:: Prompt ::
Please continue the article on Rube Goldberg devices below from the point where it stops.

:: Passage provided ::
···

The name Rube Goldberg Device is taken from the drawings by American cartoonist Rube Goldberg, which had a ridiculously complicated sequence of events to do something as trivial as giving someone a back scrub. Obviously, this is different from a traditional invention in that it gives a complicated solution to a simple problem, not the other way around. This device is also known as a Heath Robinson contraption in Britain (after cartoonist William Heath Robinson, and whose ideas also came before Goldberg), or a Pythagoras switch (ピタゴラスイッチ) in Japan, among other terms used around the world.

As with the Unspoken Plan, the efficacy of a planned contraption is generally inversely proportional to the amount of its workings known to the audience.

Necro Non Sequitur is often an example of this. Compare Disaster Dominoes, and Butterfly of Doom. The Chessmaster is often responsible for these, either for fun or as part of the plot. Xanatos Roulette is the using the same principle for evil plans. If the contraption is lethal, then it's safe to say that Rube Goldberg Hates Your Guts.

Awesome but Impractical, since many things they do are pretty much easily done by hand...but hey. They look damn cool!

You can read more under "Rube Goldberg Machine" on That Other Wiki.

Examples of Rube Goldberg Device include:

Advertising

  • This commercial for the Honda Accord: Apart from merging footage from two shots, there's no CGI involved. Three Accords were cannibalized for the commercial.
    • Parodied in this 118 118 ad.
  • The HEMA product page. (It's in Dutch and you can't buy anything, but wait a few seconds.)
  • This Guinness advert.
    • The most expensive advertisement ever produced, for those of you who are interested.
    • And parodied brilliantly by this Pot Noodle ad.
  • This PSA for U.S. Savings Bonds.

Anime and Manga

  • In a One Piece filler episode Ace, Luffy, and Sabo build a hideout/treehouse and make at least one trap for security. The trap we see is triggered by a trip wire and ends with a hammer pendulum being swung, but the parts in-between that is probably long and complex enough to qualify as this trope.

Comic Books

  • In an issue of Exiles, the titular team's mission was to buy a danish. Buying said danish led to a sequence of events that thwarted an alien invasion.
  • If any character in The Beano or The Dandy invents a machine, it will invariably be made out of bits of 2x4 sloppily nailed together, knotted together bits of string, old bicycle wheels and anything else that was lying around in the shed. A Wellington boot on a stick is often part of the design, regardless of the machine's intended function.
  • In the Italian comic book Cattivik once was published a story that consisted of just the workings of a gargantuan Robinson Goldberg Contraption.
  • It was the basis for a "Spy Vs. Spy" episode in issue 506 of Mad (published in 2010).

Film

  • In the Final Destination series of films, a number of characters escape Death's original design due to a premonition. In an attempt to restore order, they are killed one by one by a series of seemingly unrelated events in this fashion, with some sort of malfunction leading to another and so forth.
  • The even less effective breakfast machine in Brazil.
  • The ice-making machine and breakfast machine that Doc made in the Wild West in Back to the Future Part III. Justified in that he was working with the limited technology available. Before that, the opening sequence to the original movie had such a device to open a can of dog food for Einstein, Doc Brown's dog.
  • Pee-Wee Herman used one of these in Pee-wee's Big Adventure to prepare his breakfast. Ironically, the only part he actually eats is cereal, which he pours himself.

···

:: Data extracts ::
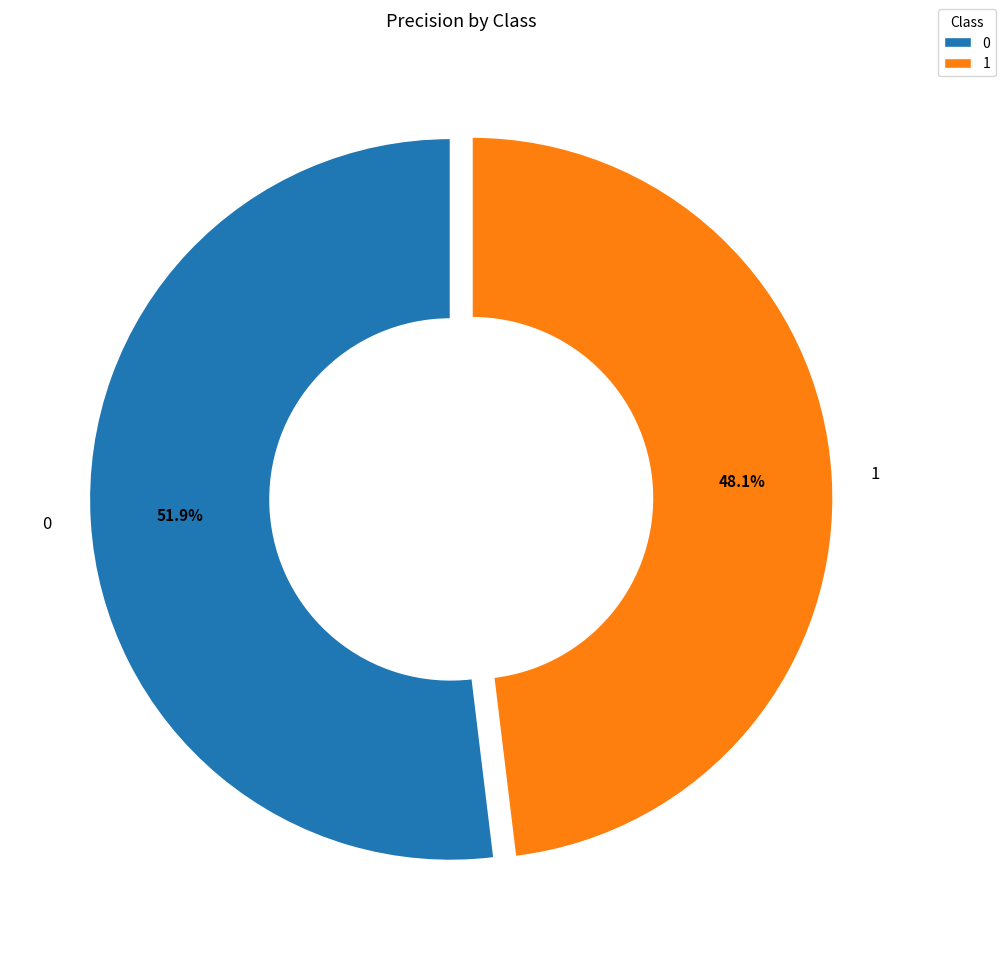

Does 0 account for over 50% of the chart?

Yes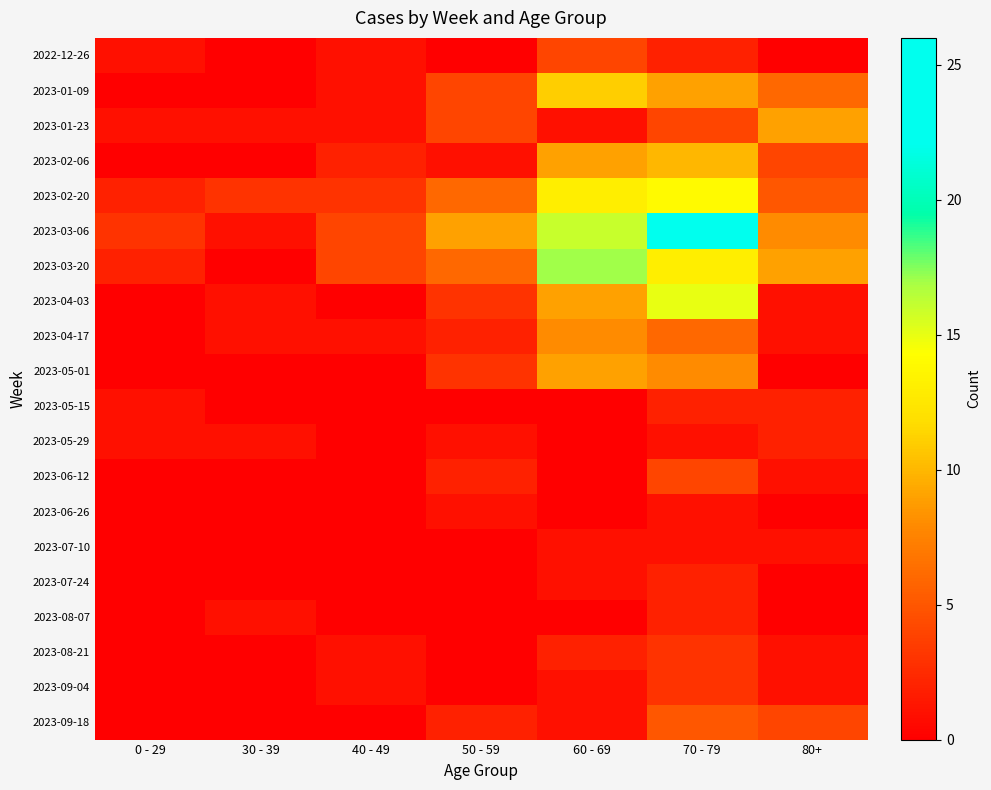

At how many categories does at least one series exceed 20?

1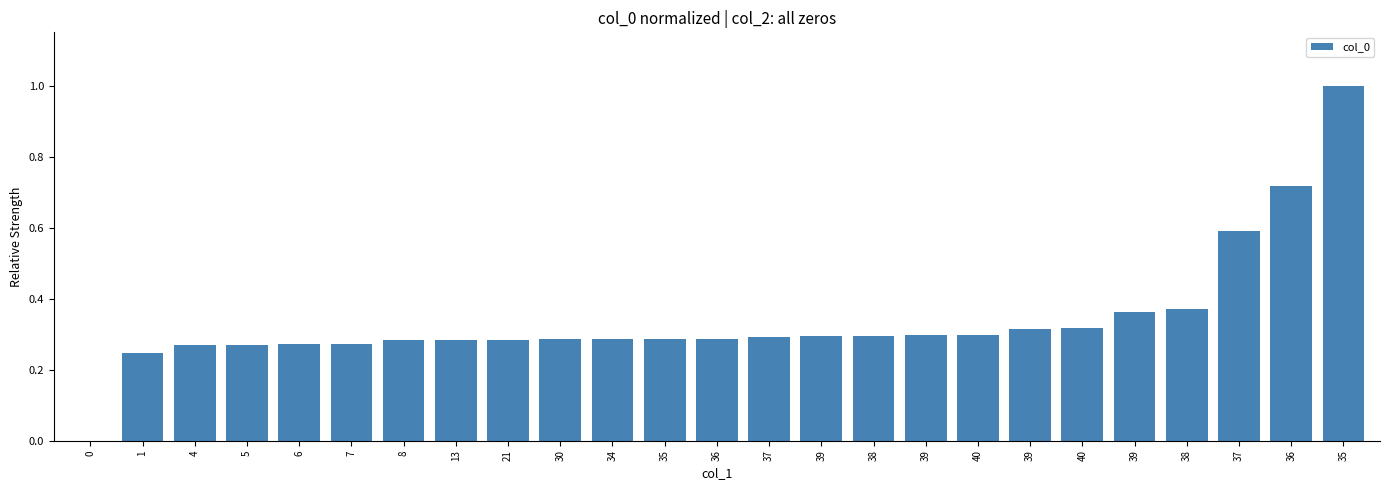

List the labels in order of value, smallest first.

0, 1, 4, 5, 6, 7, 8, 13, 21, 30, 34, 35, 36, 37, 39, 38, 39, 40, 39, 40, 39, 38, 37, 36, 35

···

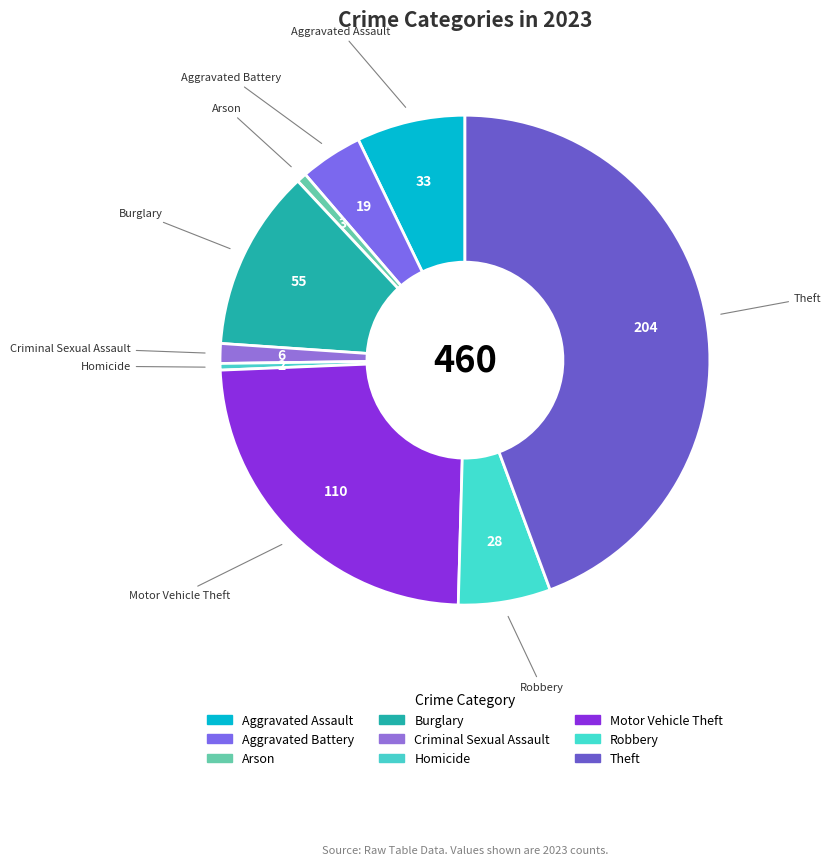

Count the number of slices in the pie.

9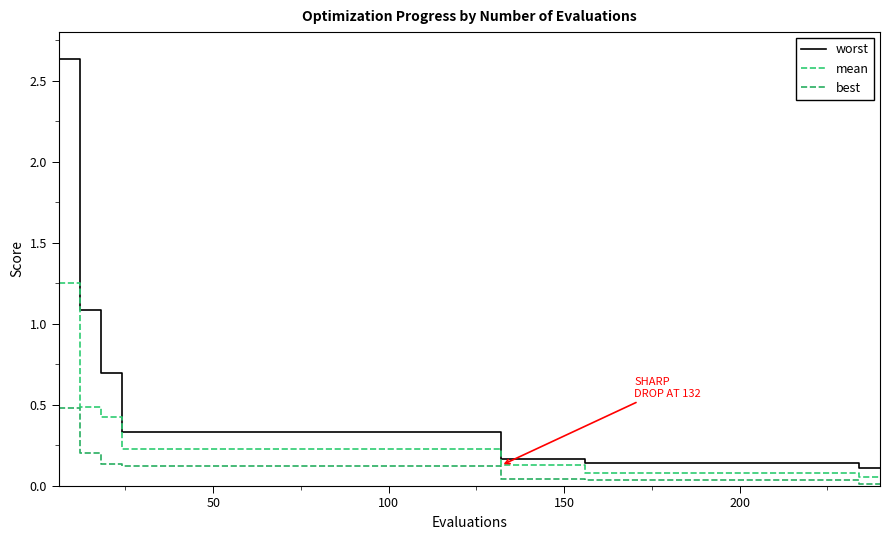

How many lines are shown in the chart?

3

···

:: Output ::
  • In Honey, I Shrunk the Kids and its sequels, the Szalinski household housed a few of these. In fact, it seems standard for inventors to riddle their houses with them in fiction.
  • On this note, Professor Brainard's breakfast machine in Flubber.
  • Many of Caractacus Potts' inventions in Chitty Chitty Bang Bang. These were built by Frederick Roland Emett, whose mobile sculptures were obviously influenced by Heath Robinson.
  • In the Disney movie The Great Mouse Detective, a Robinson Goldberg Contraption designed for one purpose has its operation deliberately interrupted at the climactic point, resulting in a new Goldberg/Robinson sequence which does the exact opposite using the same parts. Two for the price of one (spoiler here if you want the details).
  • Also from Disney, the various inventions of Belle's father Maurice, in Beauty and the Beast. They actually do what he wants them to do, but some of them (e.g. the wood-chopping contraption) are rather overly convoluted.
    • The log chopper borders on Not an Example, since from a technical standpoint it does work like a traditional invention: chopping wood into logs by hand is a very labor-intensive and time-consuming job. And since the movie is apparently set in an unspecified time where saw mills don't exist, any machine capable of speeding the process up considerably is a technological improvement.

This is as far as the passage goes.